- INPUT DATA -
• • • • • • •
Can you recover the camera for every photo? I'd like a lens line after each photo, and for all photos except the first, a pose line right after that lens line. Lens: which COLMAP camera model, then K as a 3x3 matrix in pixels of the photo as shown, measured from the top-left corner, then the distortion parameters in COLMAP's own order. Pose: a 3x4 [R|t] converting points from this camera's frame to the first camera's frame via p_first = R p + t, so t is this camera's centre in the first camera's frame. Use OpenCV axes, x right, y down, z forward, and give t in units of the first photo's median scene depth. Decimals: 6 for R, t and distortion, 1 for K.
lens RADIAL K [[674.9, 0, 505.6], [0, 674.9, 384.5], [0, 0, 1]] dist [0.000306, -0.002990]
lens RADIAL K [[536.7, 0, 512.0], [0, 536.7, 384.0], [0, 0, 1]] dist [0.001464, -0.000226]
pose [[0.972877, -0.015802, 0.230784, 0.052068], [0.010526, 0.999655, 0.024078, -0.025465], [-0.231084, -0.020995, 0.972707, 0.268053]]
• • • • • • •
Transcribe the whole listing with every word preserved.

Can you recover the camera for every photo? I'd like a lens line after each photo, and for all photos except the first, a pose line right after that lens line. Lens: which COLMAP camera model, then K as a 3x3 matrix in pixels of the photo as shown, measured from the top-left corner, then the distortion parameters in COLMAP's own order. Pose: a 3x4 [R|t] converting points from this camera's frame to the first camera's frame via p_first = R p + t, so t is this camera's centre in the first camera's frame. Use OpenCV axes, x right, y down, z forward, and give t in units of the first photo's median scene depth. Decimals: 6 for R, t and distortion, 1 for K.
lens RADIAL K [[674.9, 0, 505.6], [0, 674.9, 384.5], [0, 0, 1]] dist [0.000306, -0.002990]
lens RADIAL K [[536.7, 0, 512.0], [0, 536.7, 384.0], [0, 0, 1]] dist [0.001464, -0.000226]
pose [[0.972877, -0.015802, 0.230784, 0.052068], [0.010526, 0.999655, 0.024078, -0.025465], [-0.231084, -0.020995, 0.972707, 0.268053]]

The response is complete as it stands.